Still, just because only one player moved, that doesn't mean Giguere didn't try to trade others. But it was clear that moving players with long-term contracts wasn't an easy thing to do this year with this economic climate.
"This year, I thought these things were a bit more complicated," Giguere said. "When teams are talking about moving players with term, they felt that the asset value should be greatly reduced because of that fact. I think that's why you saw very little activity with players who had term left on their contracts."
Captain Canada was the most intriguing Colorado name in trade gossip, but Giguere never did approach him about waiving his no-movement clause, which should not be confused with Giguere not receiving calls on Smyth from other teams, because we believe he did. Still, nothing made enough sense to call up Smyth and his agent, Don Meehan, and talk shop.
"Without commenting on specific players, the only thing I will say is that none of our guys who have no-trade clauses we asked to waive it," Giguere said. "We never got to serious enough places with those guys where that was contemplated."
Laperriere is slated to be a UFA July 1, which is why many believed he would be moved, but Giguere held onto the popular Colorado player. He's hoping to sign him before July 1.
"Even though we don't have an agreement yet, I think both parties would like to find a solution to keep Ian within the organization," the Avs GM said. "I felt it was important to give ourselves a few more months to see if we can come to a meeting of the minds."

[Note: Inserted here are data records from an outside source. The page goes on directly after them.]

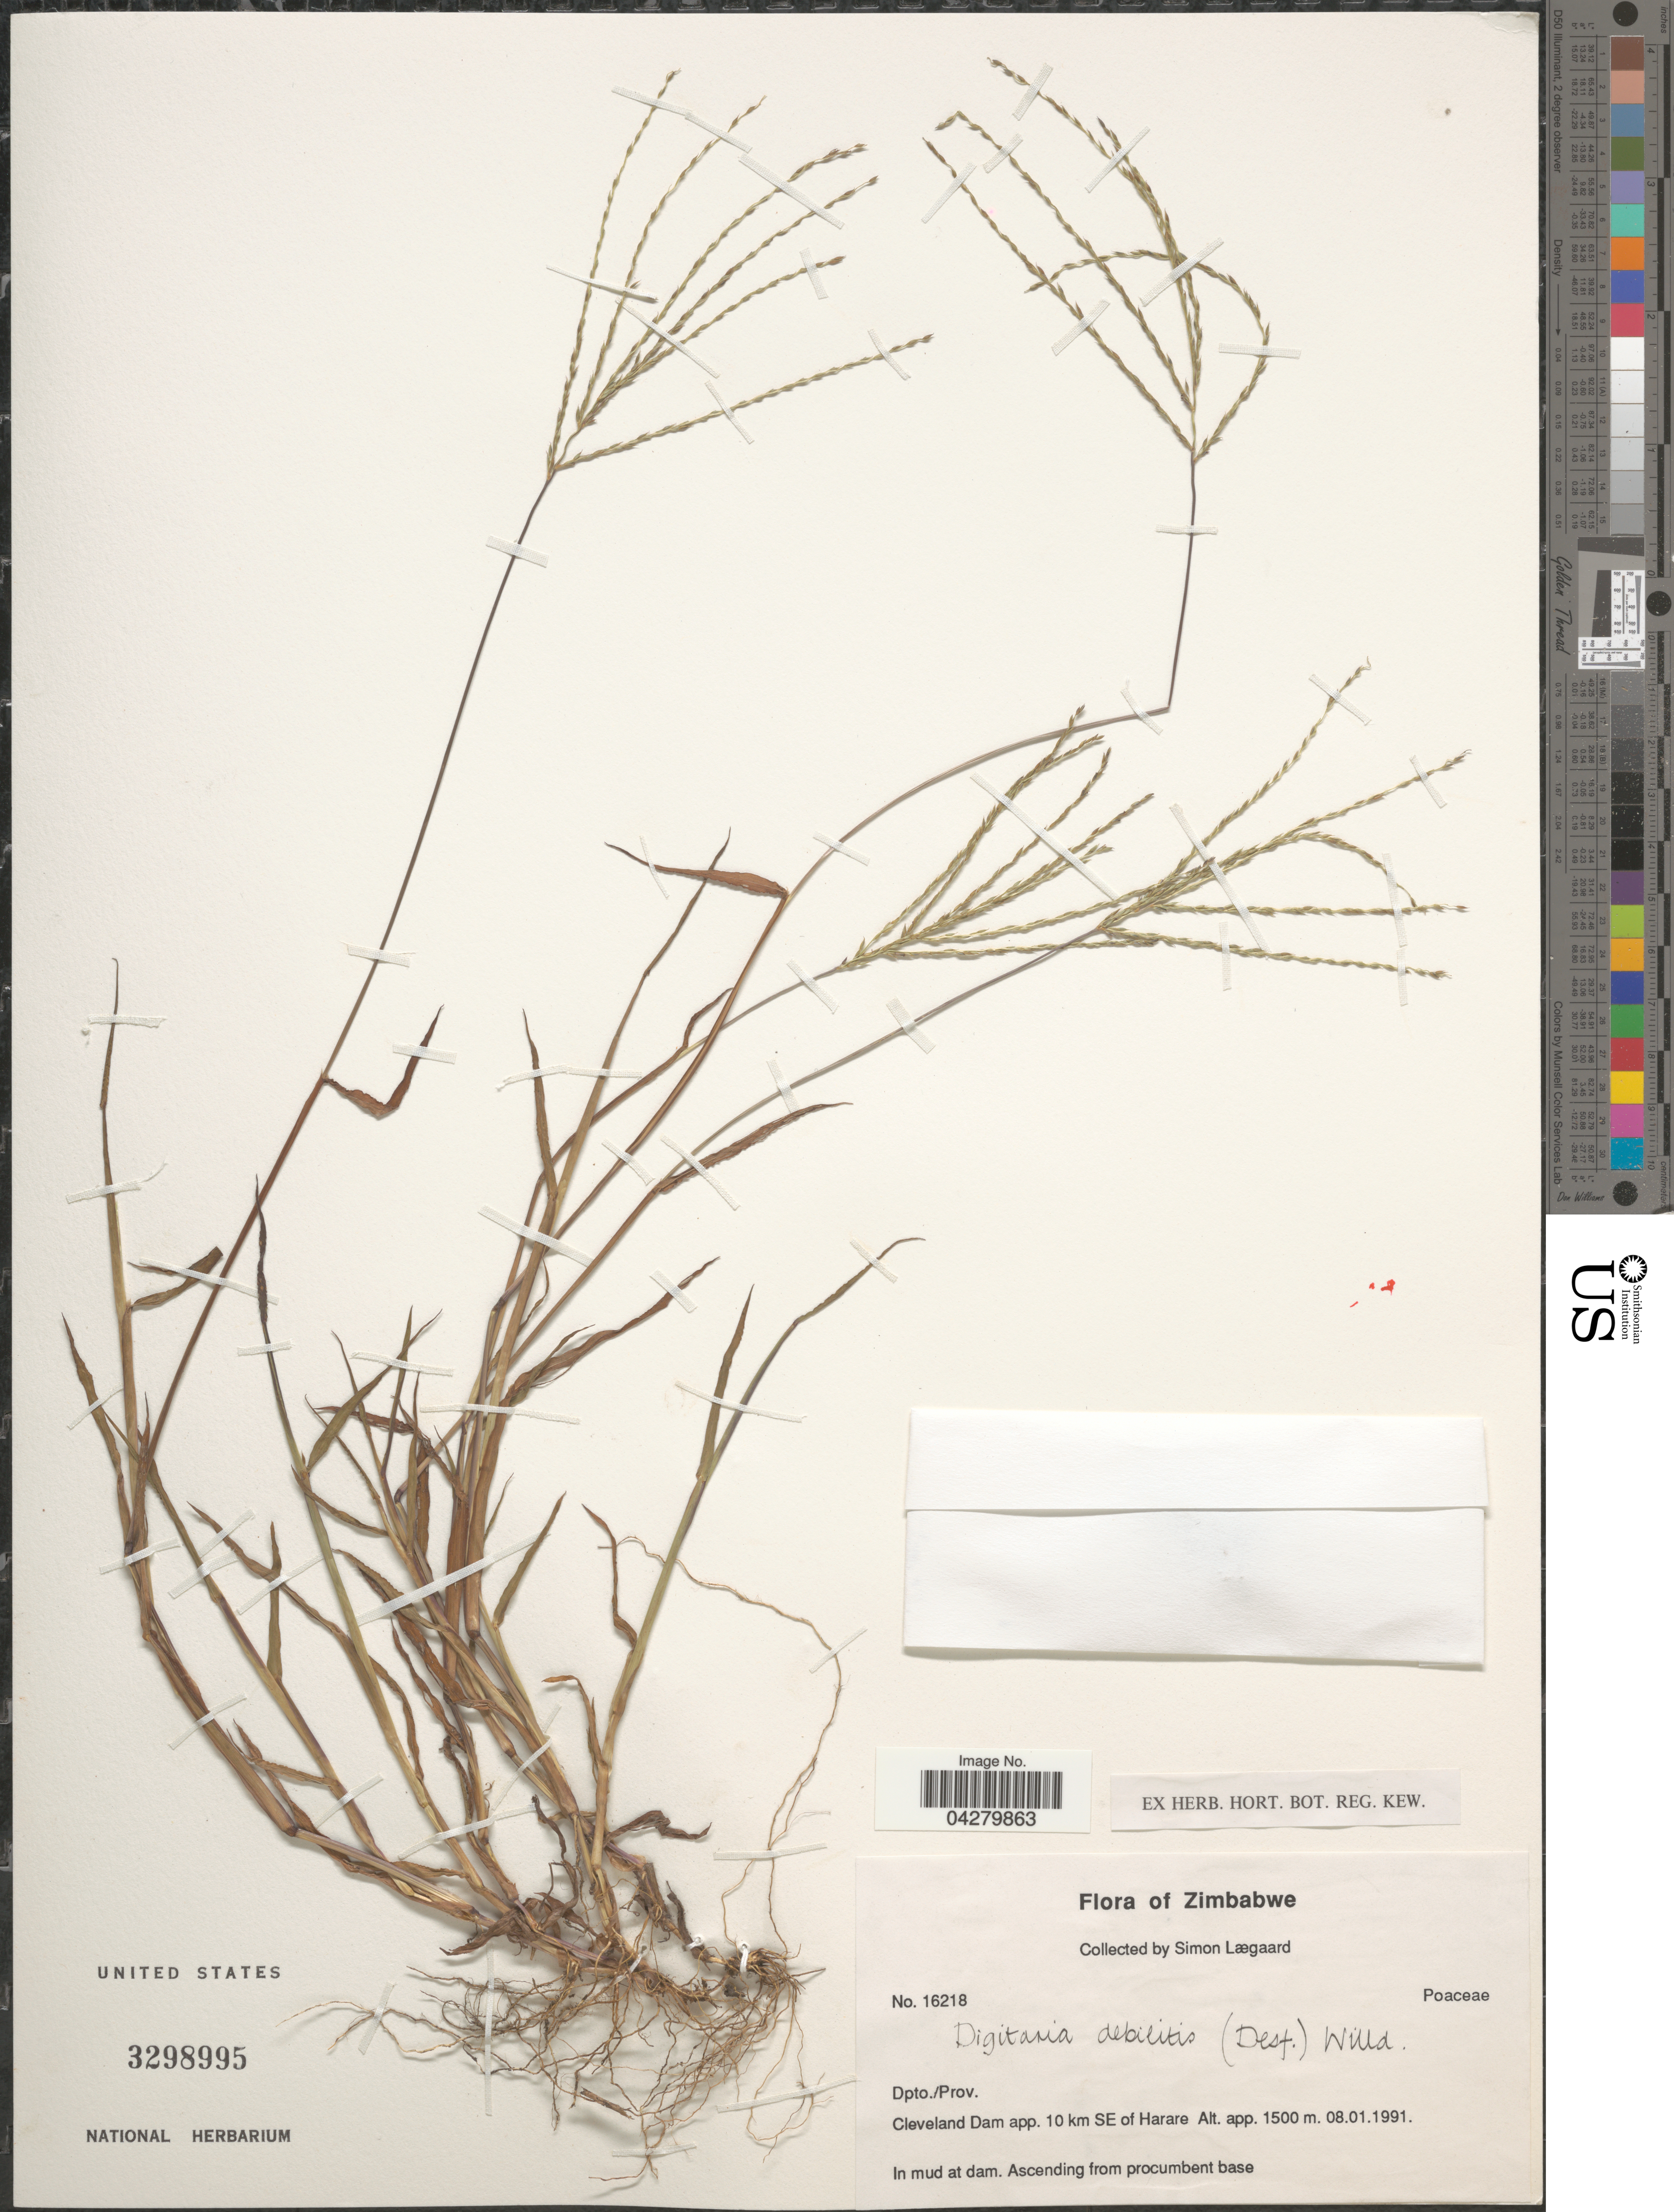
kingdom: Plantae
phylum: Tracheophyta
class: Liliopsida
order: Poales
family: Poaceae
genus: Digitaria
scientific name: Digitaria debilis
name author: (Desf.) Willd.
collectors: S. Lægaard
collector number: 16218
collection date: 1991-01-08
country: Zimbabwe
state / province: Harare (city)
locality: Dpto./Prov. Cleveland Dam app. 10 km SE of Harare.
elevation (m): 1500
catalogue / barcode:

Tkachuk also stayed put, as the Blues made a difficult decision to keep the veteran winger, a UFA July 1, with the team four points out of a playoff spot in the West.
"We had opportunities to move Keith, but we still believe we're in a playoff run," Blues president John Davidson told ESPN.com. "And to be frank, we felt it was important for us in terms of the integrity of the dressing room. These guys have been through a lot this year together and Keith has been a part of that. They deserve, as a group, to have a shot at this.
"We did have a lot of talks about Keith, particularly with teams in the East, but in the end opted the best decision was the status quo."
A source told ESPN.com that the Bruins aggressively pursued the Massachusetts native, but Davidson denied a report that a deal somehow fell through at the last minute.
"There was never a deal made," Davidson said.
Sens GM Bryan Murray still has Neil on his hands, somewhat surprisingly. The rugged winger, UFA July 1, remains far apart on a deal, but Murray didn't like what he was offered and didn't move him.
"I didn't get offered what I felt was fair compensation for him," Murray told ESPN.com.
Murray would not tell us, but we believe Western Conference powerhouses Detroit and San Jose were the teams most interested in Neil. The Wings, because of cap room, would have needed to send a player back to Ottawa, which we doubt interested the Sens for financial reasons, while the Sharks likely didn't want to give up the kind of draft pick Ottawa wanted. And besides, San Jose picked up its toughness in Travis Moen, anyway. Veteran defenseman Brendan Witt, who has two more years on his contract, attracted several phone calls, but the Islanders opted to keep him.
"We signed him last summer [to a three-year deal] for a reason," Isles GM Garth Snow told ESPN.com. "We like Brendan Witt. He's a fearless leader, a big part of our room."
Finally, Kaberle, who has two more years on his deal at a nice $4.25 million salary, was never really in play, Leafs GM Brian Burke told us.
Check in again at the NHL draft in June, when some of these guys will finally move. Maybe.